Problem statement:
Retype, word for word, every line from the one holding "based on some" through the one holding "(non minimal subsets)." in the entries below, both included, and only those lines.

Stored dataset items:

_ _ _ _ _

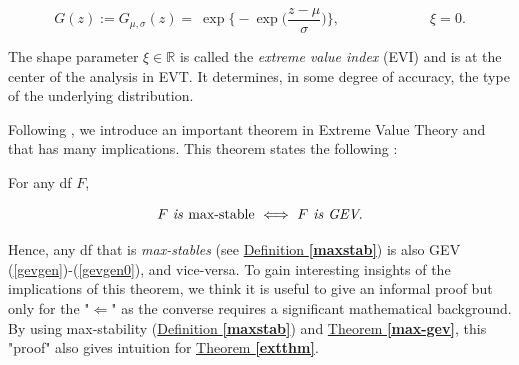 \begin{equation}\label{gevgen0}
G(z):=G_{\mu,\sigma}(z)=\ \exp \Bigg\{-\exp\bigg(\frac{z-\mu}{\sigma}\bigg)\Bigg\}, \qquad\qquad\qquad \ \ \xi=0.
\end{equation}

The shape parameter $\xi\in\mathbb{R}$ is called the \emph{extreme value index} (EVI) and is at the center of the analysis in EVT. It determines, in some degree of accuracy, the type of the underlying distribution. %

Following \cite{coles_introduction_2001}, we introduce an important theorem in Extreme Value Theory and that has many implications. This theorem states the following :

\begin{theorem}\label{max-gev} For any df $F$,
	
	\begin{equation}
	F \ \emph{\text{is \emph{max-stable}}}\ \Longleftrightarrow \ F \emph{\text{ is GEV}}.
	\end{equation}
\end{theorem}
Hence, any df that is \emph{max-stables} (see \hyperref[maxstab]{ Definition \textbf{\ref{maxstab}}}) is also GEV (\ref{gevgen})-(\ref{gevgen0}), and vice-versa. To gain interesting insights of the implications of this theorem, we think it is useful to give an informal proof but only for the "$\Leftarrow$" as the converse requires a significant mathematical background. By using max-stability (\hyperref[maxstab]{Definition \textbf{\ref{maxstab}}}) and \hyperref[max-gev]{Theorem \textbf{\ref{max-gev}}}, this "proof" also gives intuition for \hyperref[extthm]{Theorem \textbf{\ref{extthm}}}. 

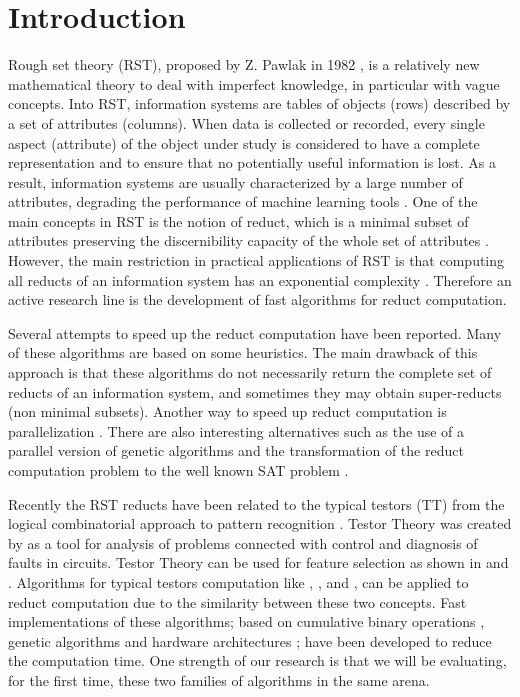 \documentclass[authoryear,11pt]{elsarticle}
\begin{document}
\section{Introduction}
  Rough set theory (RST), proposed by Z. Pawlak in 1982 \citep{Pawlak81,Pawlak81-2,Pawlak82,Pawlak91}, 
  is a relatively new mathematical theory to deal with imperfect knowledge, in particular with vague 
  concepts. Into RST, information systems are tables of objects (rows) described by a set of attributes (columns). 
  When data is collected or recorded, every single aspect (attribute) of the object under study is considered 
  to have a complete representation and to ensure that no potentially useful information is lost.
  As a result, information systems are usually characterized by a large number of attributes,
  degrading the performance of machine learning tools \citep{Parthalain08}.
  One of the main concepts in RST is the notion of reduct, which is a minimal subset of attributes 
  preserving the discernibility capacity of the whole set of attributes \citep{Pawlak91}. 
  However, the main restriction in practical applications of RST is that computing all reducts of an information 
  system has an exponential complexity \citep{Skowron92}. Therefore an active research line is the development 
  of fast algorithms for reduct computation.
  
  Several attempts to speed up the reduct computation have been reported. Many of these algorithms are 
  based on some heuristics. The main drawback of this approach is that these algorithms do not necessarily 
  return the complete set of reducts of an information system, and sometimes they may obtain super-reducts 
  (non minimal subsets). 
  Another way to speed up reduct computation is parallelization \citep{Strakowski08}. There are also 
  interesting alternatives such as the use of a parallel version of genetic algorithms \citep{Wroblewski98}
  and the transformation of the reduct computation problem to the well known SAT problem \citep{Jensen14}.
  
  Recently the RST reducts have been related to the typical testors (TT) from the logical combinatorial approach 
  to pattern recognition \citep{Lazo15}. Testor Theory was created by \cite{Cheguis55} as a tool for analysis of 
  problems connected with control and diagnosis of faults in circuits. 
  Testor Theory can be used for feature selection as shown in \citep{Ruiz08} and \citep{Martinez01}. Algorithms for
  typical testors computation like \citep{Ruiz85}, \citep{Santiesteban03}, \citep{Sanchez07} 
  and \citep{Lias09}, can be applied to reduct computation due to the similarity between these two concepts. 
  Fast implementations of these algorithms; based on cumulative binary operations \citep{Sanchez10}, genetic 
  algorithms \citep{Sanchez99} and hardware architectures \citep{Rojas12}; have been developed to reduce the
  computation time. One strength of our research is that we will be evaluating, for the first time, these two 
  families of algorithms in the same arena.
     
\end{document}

_ _ _ _ _

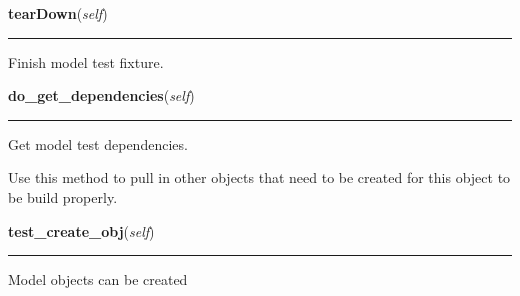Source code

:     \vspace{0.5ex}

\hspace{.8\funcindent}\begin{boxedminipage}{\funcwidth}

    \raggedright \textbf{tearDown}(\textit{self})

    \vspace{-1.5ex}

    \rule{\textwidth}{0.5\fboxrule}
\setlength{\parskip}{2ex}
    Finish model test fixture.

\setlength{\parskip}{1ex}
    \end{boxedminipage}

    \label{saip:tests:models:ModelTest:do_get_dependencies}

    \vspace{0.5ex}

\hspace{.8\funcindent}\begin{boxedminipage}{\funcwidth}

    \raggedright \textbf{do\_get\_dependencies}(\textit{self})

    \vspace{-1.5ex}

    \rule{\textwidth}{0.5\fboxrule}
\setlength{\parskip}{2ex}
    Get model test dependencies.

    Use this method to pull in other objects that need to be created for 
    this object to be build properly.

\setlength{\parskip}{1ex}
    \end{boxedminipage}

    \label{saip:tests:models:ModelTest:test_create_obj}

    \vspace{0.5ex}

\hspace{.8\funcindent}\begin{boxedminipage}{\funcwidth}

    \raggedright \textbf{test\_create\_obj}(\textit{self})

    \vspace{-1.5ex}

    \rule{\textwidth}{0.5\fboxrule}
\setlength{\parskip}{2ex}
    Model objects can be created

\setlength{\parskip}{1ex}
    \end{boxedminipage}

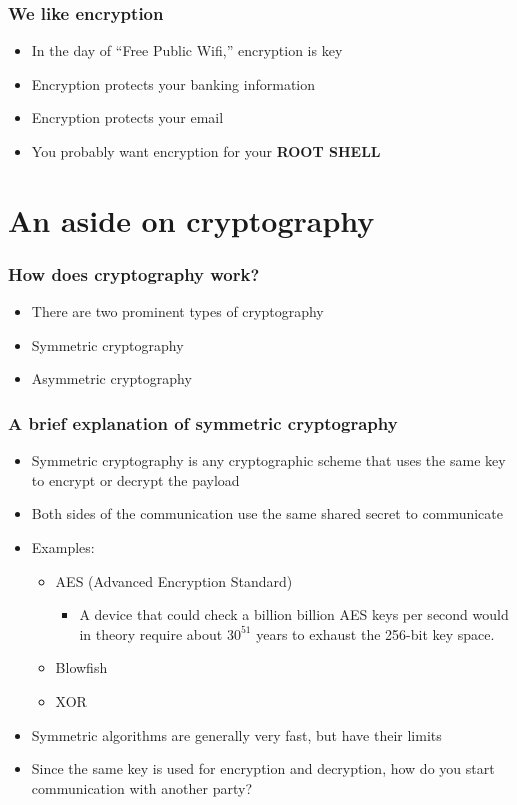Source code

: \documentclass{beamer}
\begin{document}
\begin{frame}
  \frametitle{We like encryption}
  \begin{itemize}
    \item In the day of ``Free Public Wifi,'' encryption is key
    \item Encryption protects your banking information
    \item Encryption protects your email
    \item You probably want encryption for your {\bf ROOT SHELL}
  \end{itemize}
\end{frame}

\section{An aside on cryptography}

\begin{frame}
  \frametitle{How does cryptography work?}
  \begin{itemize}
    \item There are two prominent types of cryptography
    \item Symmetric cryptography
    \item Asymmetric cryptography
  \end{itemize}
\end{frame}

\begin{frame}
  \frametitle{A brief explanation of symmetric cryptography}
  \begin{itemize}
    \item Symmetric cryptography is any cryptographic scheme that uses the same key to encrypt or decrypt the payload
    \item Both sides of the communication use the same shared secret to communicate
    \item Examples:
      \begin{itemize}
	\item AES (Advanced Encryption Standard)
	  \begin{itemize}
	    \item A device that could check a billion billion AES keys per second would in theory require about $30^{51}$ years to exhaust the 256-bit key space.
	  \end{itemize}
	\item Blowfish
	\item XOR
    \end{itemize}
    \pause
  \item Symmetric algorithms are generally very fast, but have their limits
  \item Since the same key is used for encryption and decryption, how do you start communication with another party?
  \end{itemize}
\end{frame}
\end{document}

_ _ _ _ _

Response to the exercise:
  based on some heuristics. The main drawback of this approach is that these algorithms do not necessarily 
  return the complete set of reducts of an information system, and sometimes they may obtain super-reducts 
  (non minimal subsets). 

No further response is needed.